Git Product home page Git Product logo

magda's Introduction

MAGDA

GitHub release GitLab Pipeline Try it out at search.data.gov.au Join the chat at https://gitter.im/magda-data/Lobby

Magda is a modern platform built to power a new generation of data portals. Its goal is to improve on existing data portal and management solutions in a number of areas:

  • Discoverability of high-quality and relevant data (particularly through search)
  • Automatic derivation, repair and/or enhancement of data and metadata
  • Seamless federation across multiple data sources
  • Collaboration between data providers and users, as well as between users themselves
  • Visualisation of data in the medium that best suits it - allowing easily customisable visualisations rather than text-based tables.
  • An ecosystem that allows extension in any programming language
  • An easy installation and setup process

Magda is a solution for any problem that involves a collection or collections of datasets that need to be searched over, discussed and/or viewed in a single place. It doesn't matter what format the data is in, how well-formed the metadata is, where the data is stored or in how many places, Magda can either work with it or be extended to do so.

The project was started by CSIRO Data61 and Australia's Department of Prime Minister and Cabinet as the future of data.gov.au, and is currently in alpha at search.data.gov.au. As a result it's ideal for powering open data portals, particularly those that involve federating over a number of other more focused portals - for example data.gov.au is a a federal government portal that publishes its own data and makes it available alongside data from department and state portals. However, it can just as easily be run on an organisational intranet as a central private data portal - and can even be set up to include relevant open data in search results alongside private data without exposing any private data to the internet.

Current Status

Magda is currently being actively developed, and is still in an immature state - we've yet to fully stabilise and document our APIs or provide administration functionality outside of manually changing things via helm and kubectl. If you want to jump in and give it a go feel free - we've been running some form of this in production for some time and haven't had any problems.
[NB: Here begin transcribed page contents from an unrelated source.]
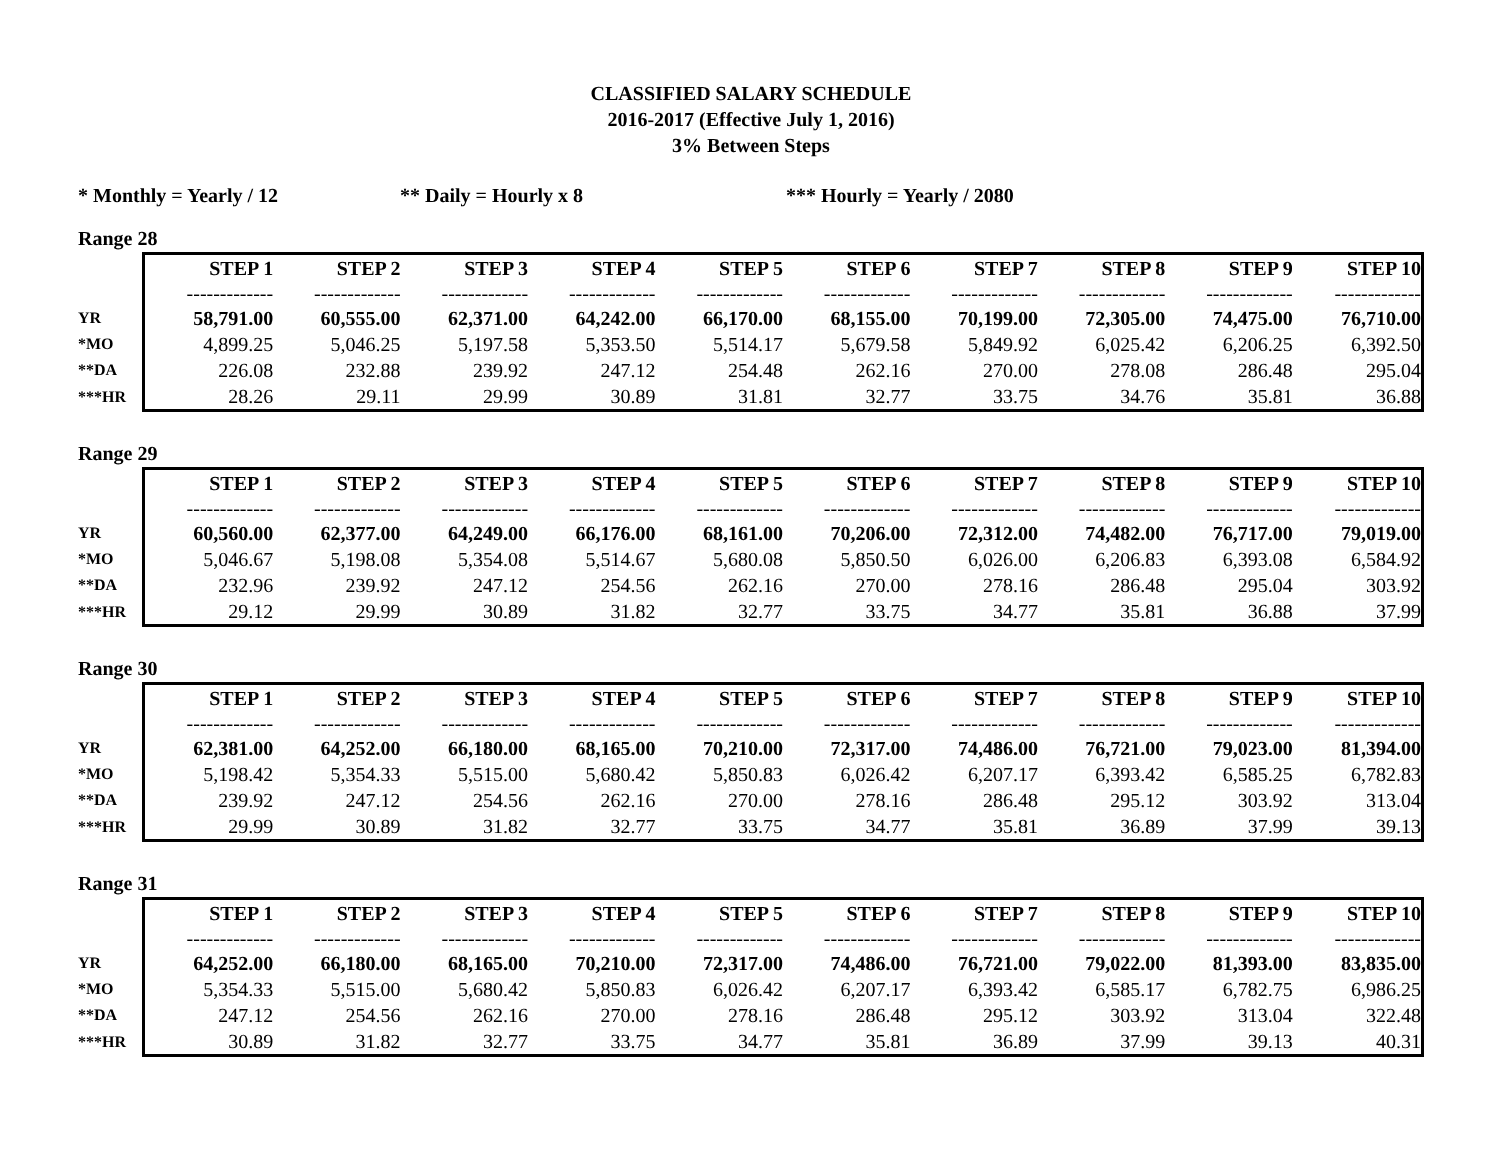CLASSIFIED SALARY SCHEDULE
2016-2017 (Effective July 1, 2016)
3% Between Steps
* Monthly = Yearly / 12 ** Daily = Hourly x 8 *** Hourly = Yearly / 2080
Range 28
| | STEP 1 | STEP 2 | STEP 3 | STEP 4 | STEP 5 | STEP 6 | STEP 7 | STEP 8 | STEP 9 | STEP 10 |
| | ------------- | ------------- | ------------- | ------------- | ------------- | ------------- | ------------- | ------------- | ------------- | ------------- |
| YR | 58,791.00 | 60,555.00 | 62,371.00 | 64,242.00 | 66,170.00 | 68,155.00 | 70,199.00 | 72,305.00 | 74,475.00 | 76,710.00 |
| *MO | 4,899.25 | 5,046.25 | 5,197.58 | 5,353.50 | 5,514.17 | 5,679.58 | 5,849.92 | 6,025.42 | 6,206.25 | 6,392.50 |
| **DA | 226.08 | 232.88 | 239.92 | 247.12 | 254.48 | 262.16 | 270.00 | 278.08 | 286.48 | 295.04 |
| ***HR | 28.26 | 29.11 | 29.99 | 30.89 | 31.81 | 32.77 | 33.75 | 34.76 | 35.81 | 36.88 |
Range 29
| | STEP 1 | STEP 2 | STEP 3 | STEP 4 | STEP 5 | STEP 6 | STEP 7 | STEP 8 | STEP 9 | STEP 10 |
| | ------------- | ------------- | ------------- | ------------- | ------------- | ------------- | ------------- | ------------- | ------------- | ------------- |
| YR | 60,560.00 | 62,377.00 | 64,249.00 | 66,176.00 | 68,161.00 | 70,206.00 | 72,312.00 | 74,482.00 | 76,717.00 | 79,019.00 |
| *MO | 5,046.67 | 5,198.08 | 5,354.08 | 5,514.67 | 5,680.08 | 5,850.50 | 6,026.00 | 6,206.83 | 6,393.08 | 6,584.92 |
| **DA | 232.96 | 239.92 | 247.12 | 254.56 | 262.16 | 270.00 | 278.16 | 286.48 | 295.04 | 303.92 |
| ***HR | 29.12 | 29.99 | 30.89 | 31.82 | 32.77 | 33.75 | 34.77 | 35.81 | 36.88 | 37.99 |
Range 30
| | STEP 1 | STEP 2 | STEP 3 | STEP 4 | STEP 5 | STEP 6 | STEP 7 | STEP 8 | STEP 9 | STEP 10 |
| | ------------- | ------------- | ------------- | ------------- | ------------- | ------------- | ------------- | ------------- | ------------- | ------------- |
| YR | 62,381.00 | 64,252.00 | 66,180.00 | 68,165.00 | 70,210.00 | 72,317.00 | 74,486.00 | 76,721.00 | 79,023.00 | 81,394.00 |
| *MO | 5,198.42 | 5,354.33 | 5,515.00 | 5,680.42 | 5,850.83 | 6,026.42 | 6,207.17 | 6,393.42 | 6,585.25 | 6,782.83 |
| **DA | 239.92 | 247.12 | 254.56 | 262.16 | 270.00 | 278.16 | 286.48 | 295.12 | 303.92 | 313.04 |
| ***HR | 29.99 | 30.89 | 31.82 | 32.77 | 33.75 | 34.77 | 35.81 | 36.89 | 37.99 | 39.13 |
Range 31
| | STEP 1 | STEP 2 | STEP 3 | STEP 4 | STEP 5 | STEP 6 | STEP 7 | STEP 8 | STEP 9 | STEP 10 |
| | ------------- | ------------- | ------------- | ------------- | ------------- | ------------- | ------------- | ------------- | ------------- | ------------- |
| YR | 64,252.00 | 66,180.00 | 68,165.00 | 70,210.00 | 72,317.00 | 74,486.00 | 76,721.00 | 79,022.00 | 81,393.00 | 83,835.00 |
| *MO | 5,354.33 | 5,515.00 | 5,680.42 | 5,850.83 | 6,026.42 | 6,207.17 | 6,393.42 | 6,585.17 | 6,782.75 | 6,986.25 |
| **DA | 247.12 | 254.56 | 262.16 | 270.00 | 278.16 | 286.48 | 295.12 | 303.92 | 313.04 | 322.48 |
| ***HR | 30.89 | 31.82 | 32.77 | 33.75 | 34.77 | 35.81 | 36.89 | 37.99 | 39.13 | 40.31 |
Our current roadmap is available at https://github.com/TerriaJS/magda/blob/master/doc/roadmap.md

Architecture

Magda is built around a collection of microservices that are distributed as docker containers. This was done to provide easy extensibility - Magda can be customised by simply adding new services using any technology as docker images, and integrating them with the rest of the system via stable HTTP APIs. Using Kubernetes for orchestration means that configuration of a customised Magda instance can be stored and tracked as plain text, and instances with identical configuration can be quickly and easily reproduced.

Magda Architecture Diagram

Registry

Magda revolves around the Registry - an unopinionated datastore built on top of Postgres. The Registry stores records as a set of JSON documents called aspects. For instance, a dataset is represented as a record with a number of aspects - a basic one that records the name, description and so on as well as more esoteric ones that might not be present for every dataset, like temporal coverage or determined data quality. Likewise, distributions (the actual data files, or URLs linking to them) are also modelled as records, with their own sets of aspects covering both basic metadata once again, as well as more specific aspects like whether the URL to the file worked when last tested.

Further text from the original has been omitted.